Ian Goldin: “Google, Sergey Brin olmadan var olamazdı. O bir mülteciydi. Steve Jobs da Suriyeli bir mültecinin oğluydu. İnsanlara yeteneklerine göre çalışma fırsatı verirseniz, geçmişteki başarılarını ve eğitimlerini tanırsanız, bunu kendi sisteminize uyarlayabilirsiniz. Onları işgücü piyasasına girmeleri için teşvik etmelisiniz. Bir iş öğrenmek, çalışmak, barınmak onlar için çok önemli. Mülteciler arasında güce bağımlılık oranı, Alman nüfusundan daha düşüktür. Bu tür ülkeler mültecileri kendi kültürlerine kolayca entegre edebilirler. Ama mültecilerin çalışmasına izin vermeyen ülkeler onları şehir dışına atıyor, işsiz kalıyorlar ve bu daha büyük bir sorun yaratıyor.”

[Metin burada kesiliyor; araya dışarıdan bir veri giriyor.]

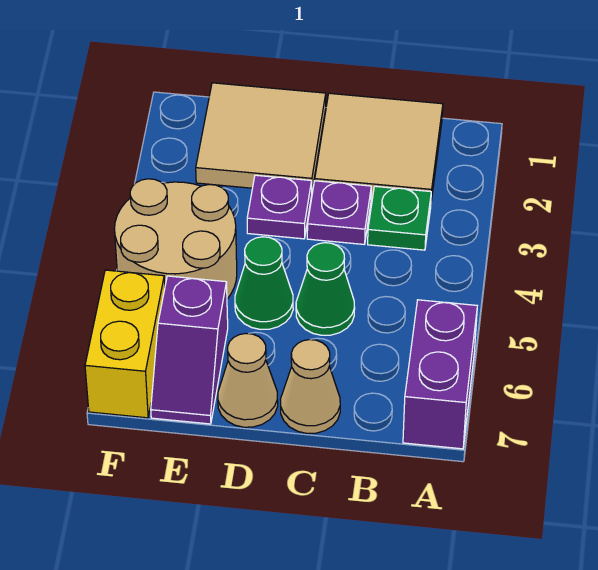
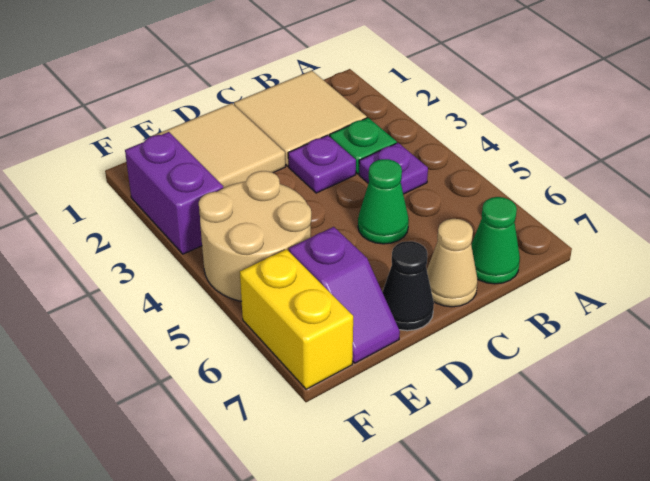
purple 1x2 brick [403,300,477,449] -> purple 1x2 brick moved to [125,132,223,254]
purple 1x1 plate [247,175,312,239] -> purple 1x1 plate moved to [359,143,428,194]
green 1x1 cone [235,237,293,329] -> green 1x1 cone moved to [471,197,520,284]
tan 1x1 cone [218,334,278,427] -> black 1x1 cone [382,241,434,331]

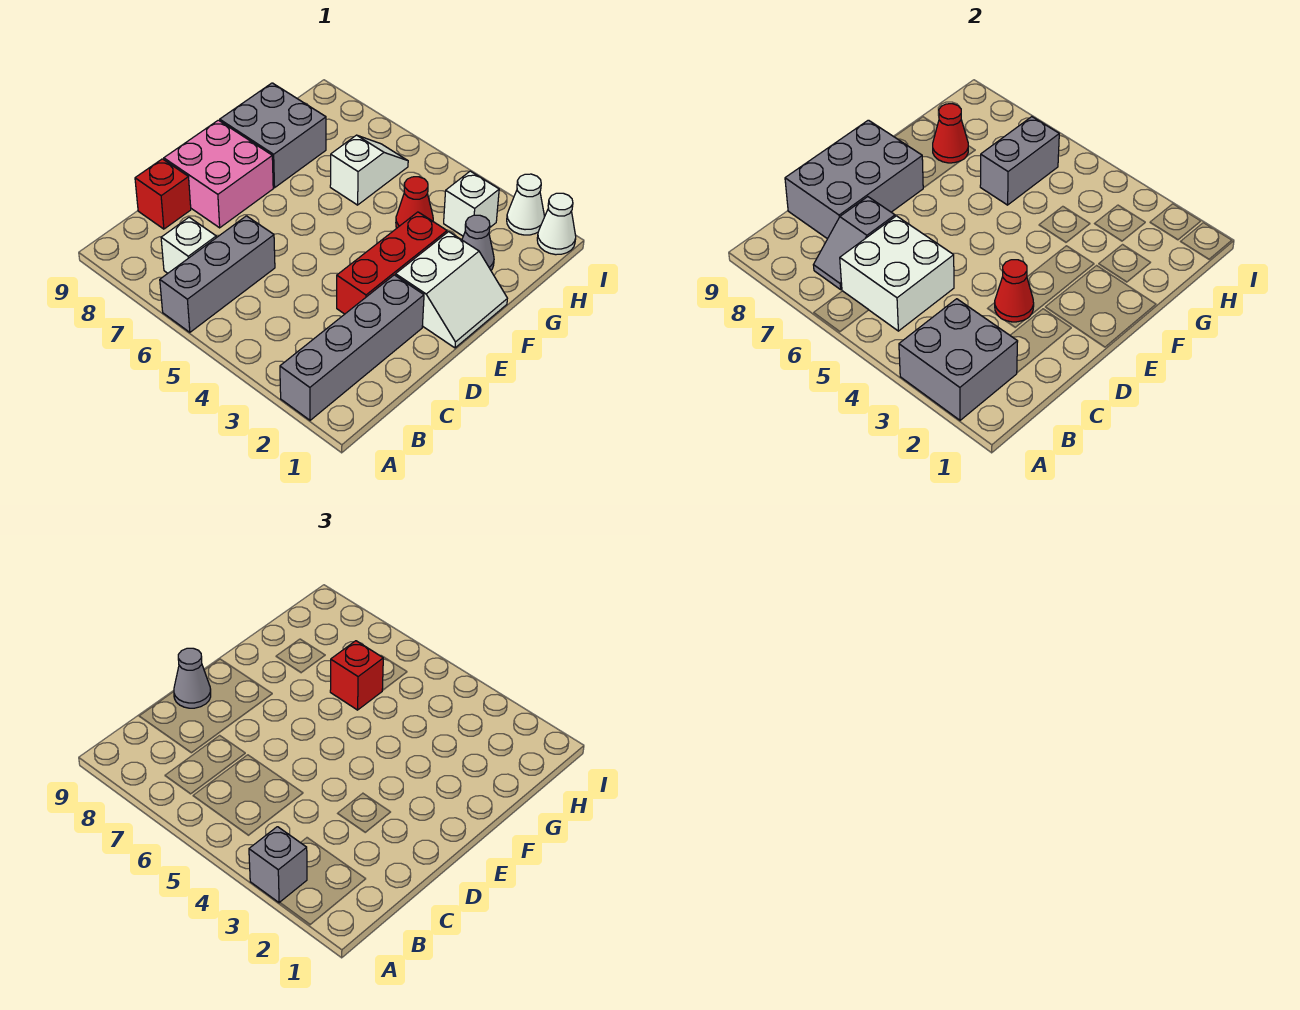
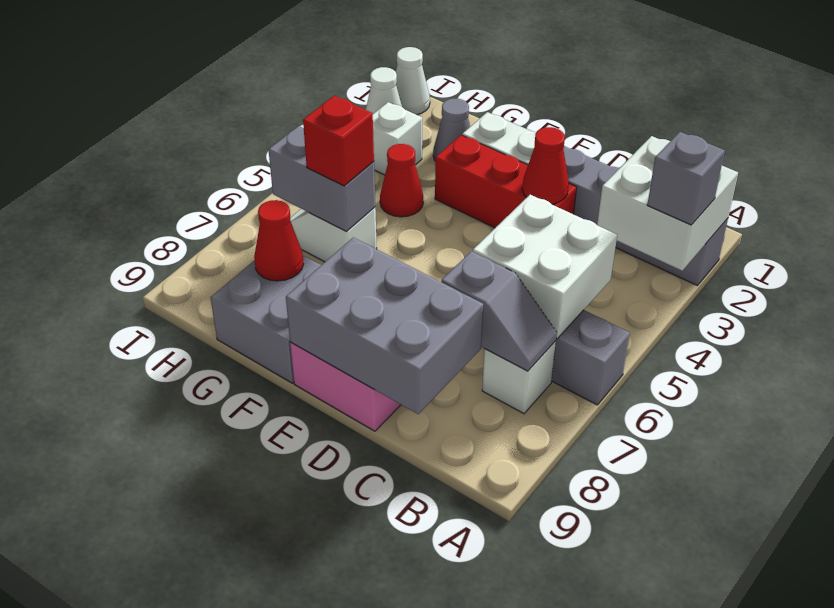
grey 2x2 brick [899,299,1018,420] -> white 2x2 brick [597,136,738,271]
red 1x1 brick [135,159,191,229] -> none
grey 1x1 cone [174,648,211,708] -> none

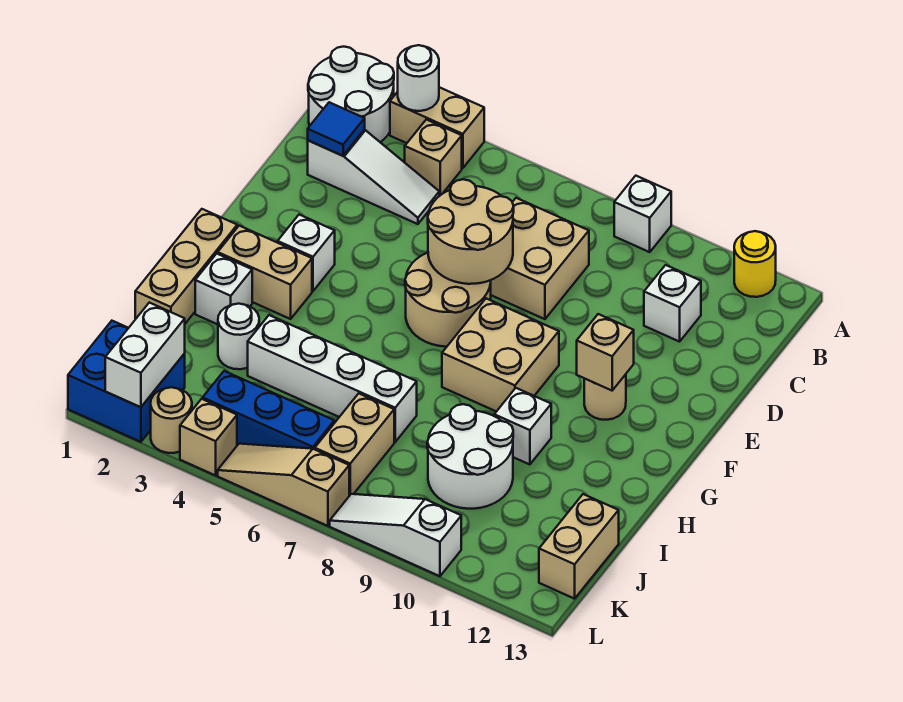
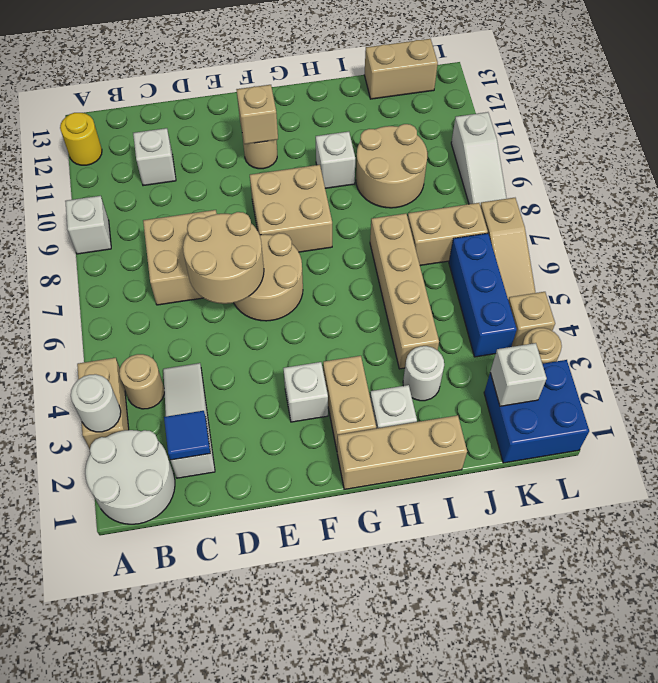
tan 1x1 brick [405,120,462,196] -> tan 1x1 round brick [119,354,164,409]
white 1x4 brick [248,315,417,442] -> tan 1x4 brick [370,214,439,369]
white 2x2 round brick [427,404,513,509] -> tan 2x2 round brick [356,124,427,208]
white 1x2 brick [105,303,185,407] -> white 1x1 brick [490,343,547,406]

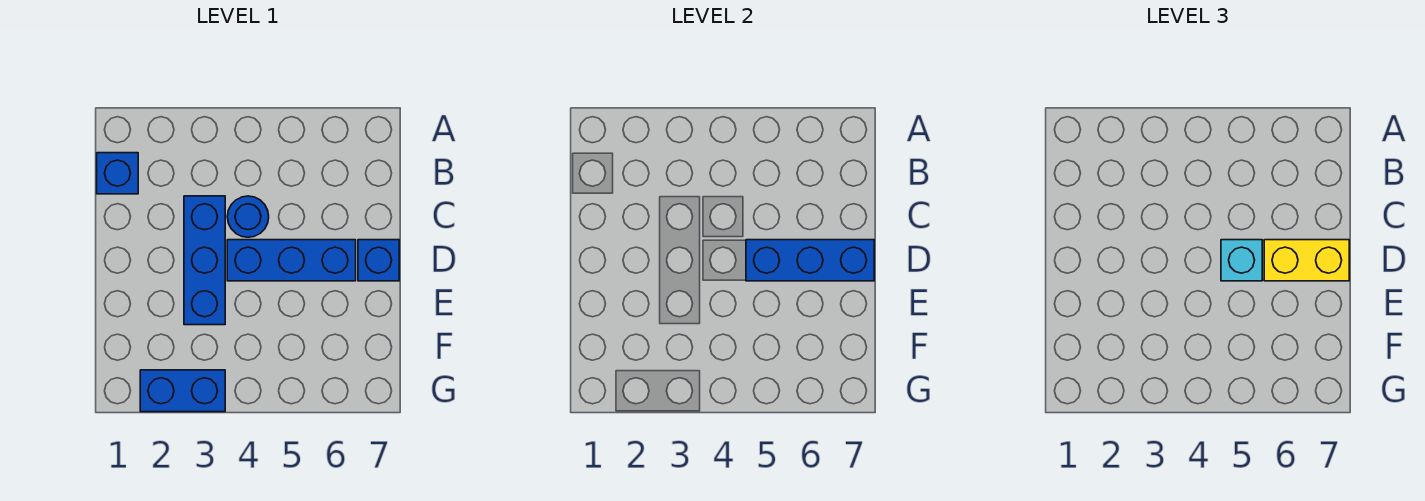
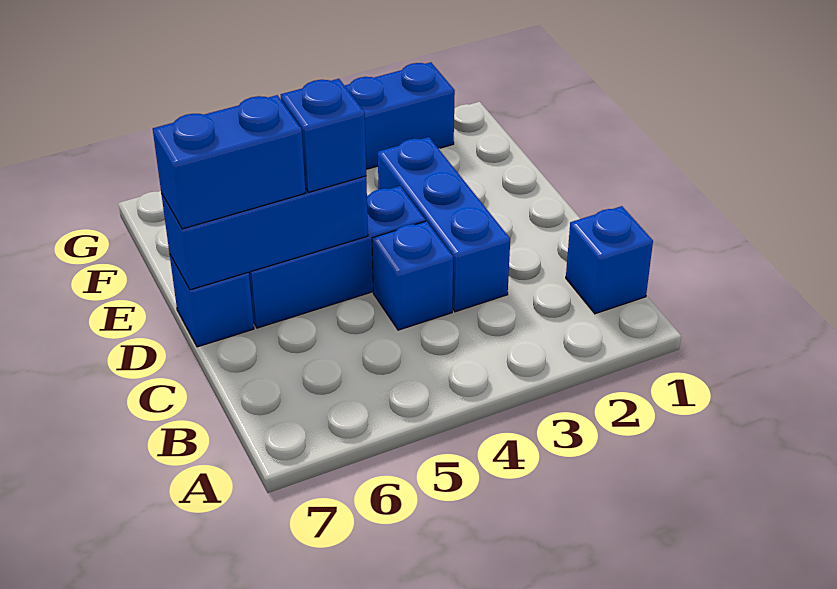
blue 1x1 round brick [227,196,269,237] -> blue 1x1 brick [372,221,453,330]
cyan 1x1 brick [1221,240,1262,281] -> blue 1x1 brick [281,79,366,192]
yellow 1x2 brick [1264,240,1349,281] -> blue 1x2 brick [153,95,305,229]

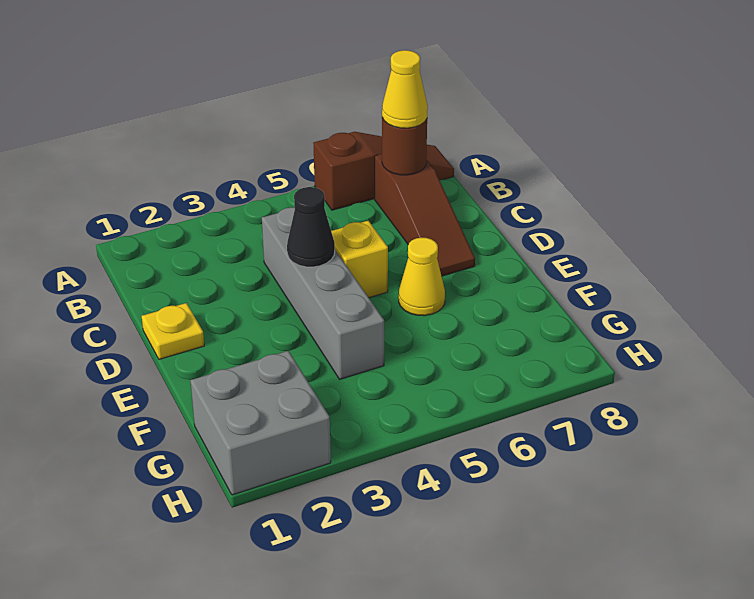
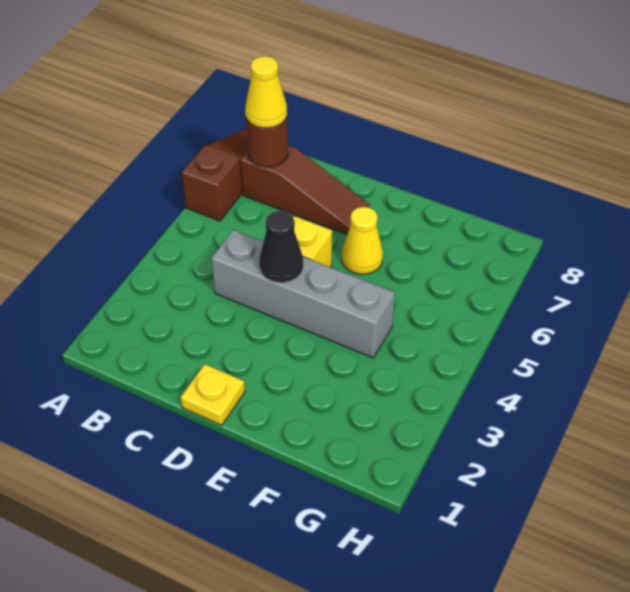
grey 2x2 brick [190,351,331,495] -> none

euronews: “Yerel işçilerin ve işlerinin kendilerini tehdit altında hissetmemeleri için ekonomik olarak ne yapılabilir? “
Ian Goldin: “Evet, siyasi olarak bu durumu takip ediyoruz. Dışlamanın nedeni budur. Almanya’da işçi sınıfının neredeyse tamamı çalışıyor ve küçük bir kısmı işsiz ama ülkenizde işsizlik oranı yüksekse bu korkuyu yaşıyoruz. İsveç’in yüksek sesle ilan ettiği ve yaptığı gibi… Yerlilerin çalışmak istemediği işlerin sığınmacılara verileceği biliniyor. Hatta ilginçtir ki buradaki örneği Doğu Avrupa ile karşılaştırırsak bazı iş sektörlerinde çok büyük bir işgücü sıkıntısı yaşanıyor.”
euronews: “Peki sığınmacılar ev sahibi ülke vatandaşlarının kalbini nasıl kazanıyor?”
Ian Goldin: “Bu bağlamda, yeni vatanlarının dilini öğrenmeleri, yeteneklerini geliştirme çabaları, kendi ülkelerinin yasalarına bağlılıkları ve saygıları onlara yardımcı olacaktır. Mültecilerin çoğu, kapasitelerinin altındaki işlerde çalışıyor. Ancak bu durumla yüzleşmesi zaman alacaktır. Ev sahibi ülkeler tarafından kabul edilmesi zorlu ve zaman alıcı olabilir. Normalleşme adına iki taraf için de 4-5 yıldan bahsediyorum. Tabii ki, işin çoğu ev sahibi ülkenin vatandaşlarına düşüyor.”